**Listed records:**
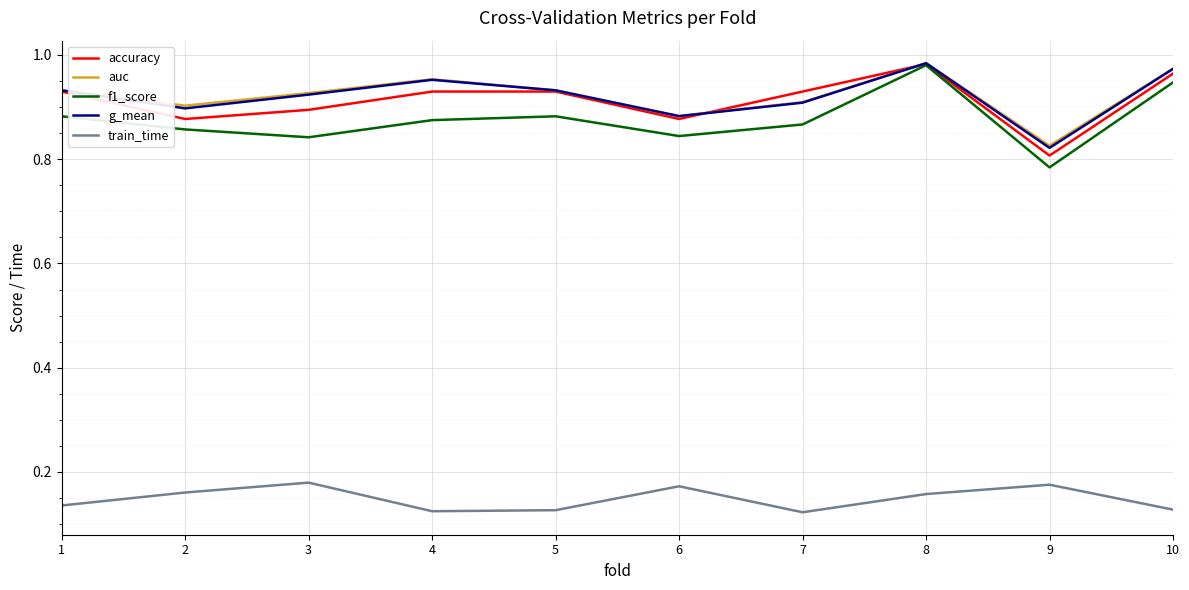

At which category is the sum across all series the highest?

8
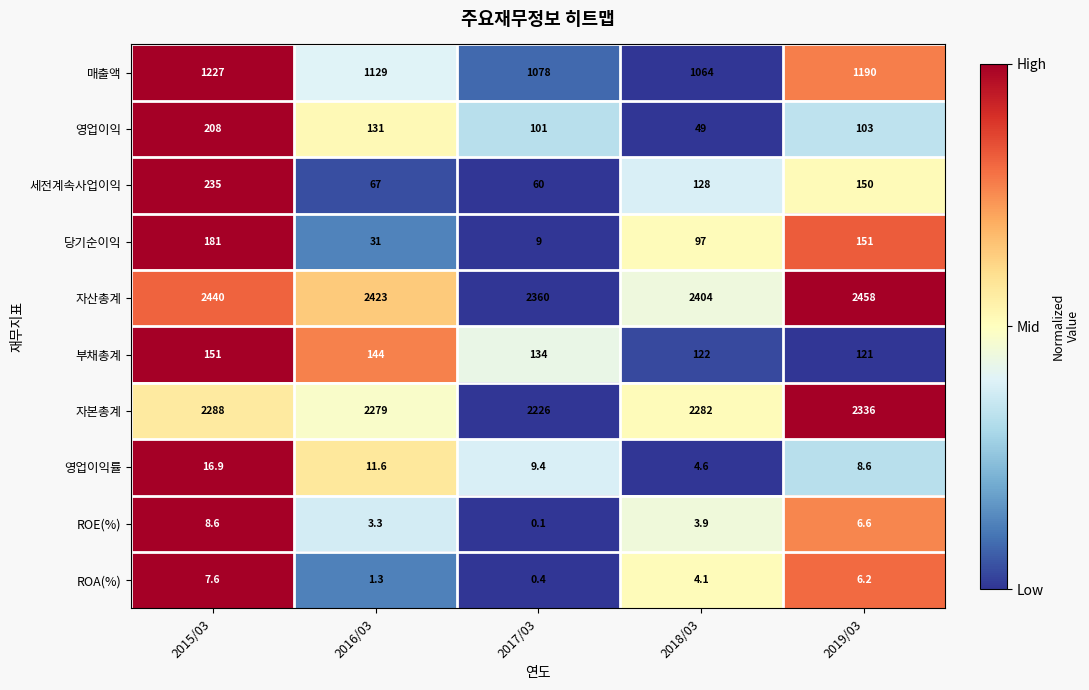

Between 2015/03 and 2017/03, which series saw the biggest shift?

세전계속사업이익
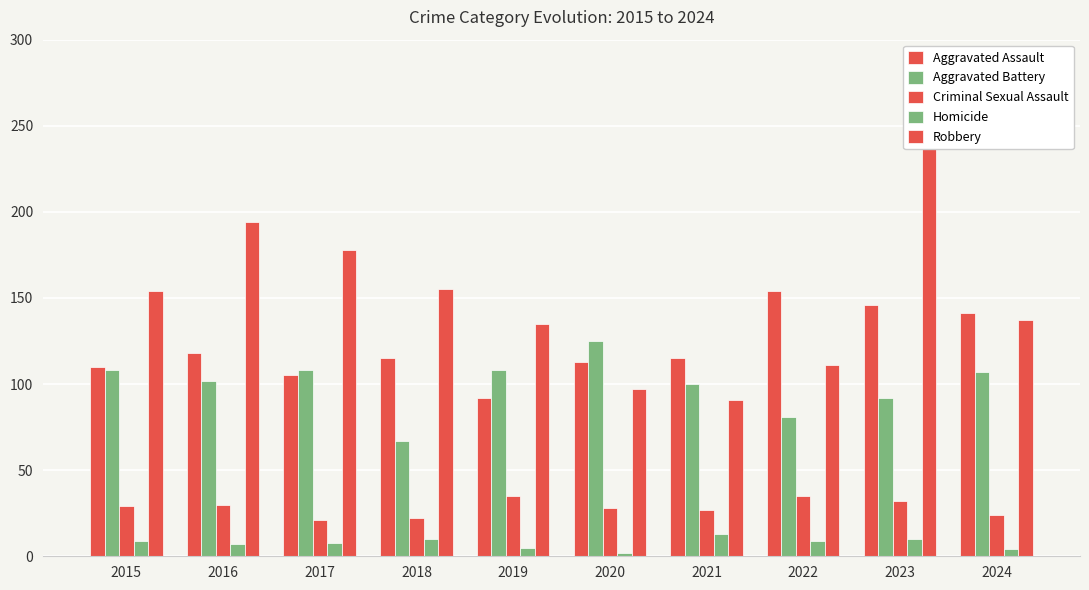

Rank the series at 2022 from highest to lowest value.

Aggravated Assault, Robbery, Aggravated Battery, Criminal Sexual Assault, Homicide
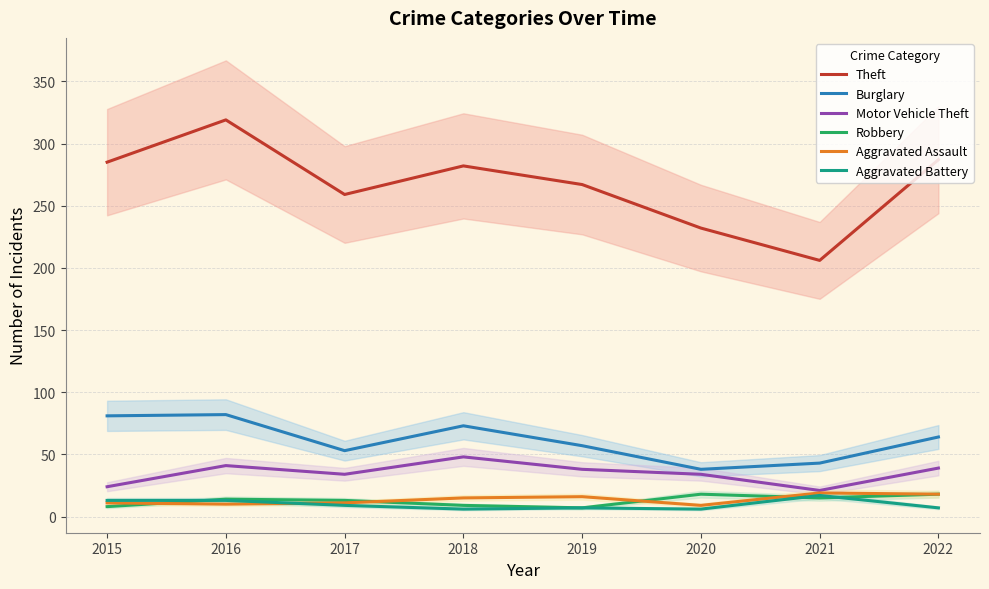

Which series has the largest total across all categories?

Theft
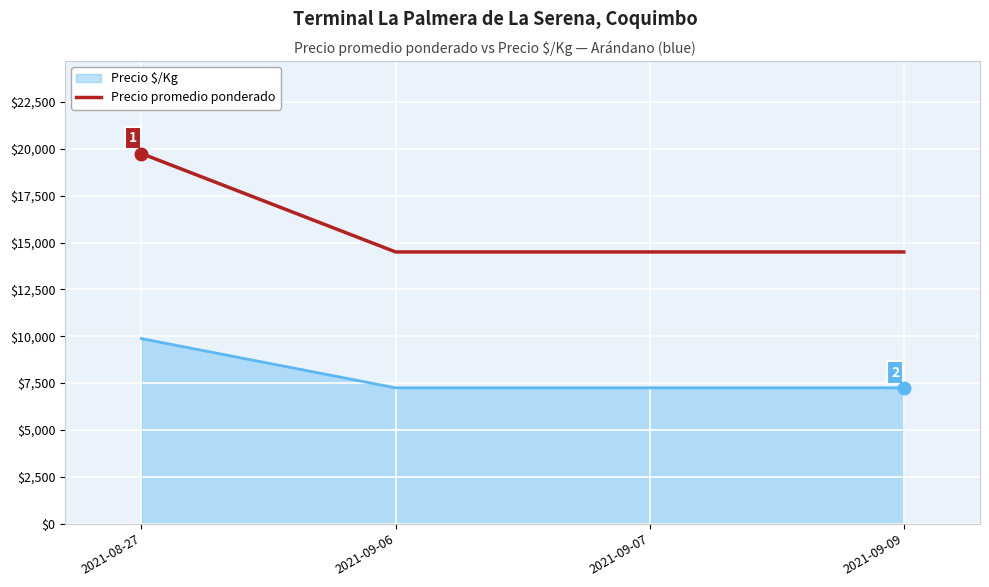

What is the difference between the maximum and minimum values in the Precio $/Kg series?

2625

**Exercise description:** Locate every line of the material that contains the word "highest", matching case exactly, and copy each of those lines in full.

**Answer section:**
At which category is the sum across all series the highest?
Rank the series at 2022 from highest to lowest value.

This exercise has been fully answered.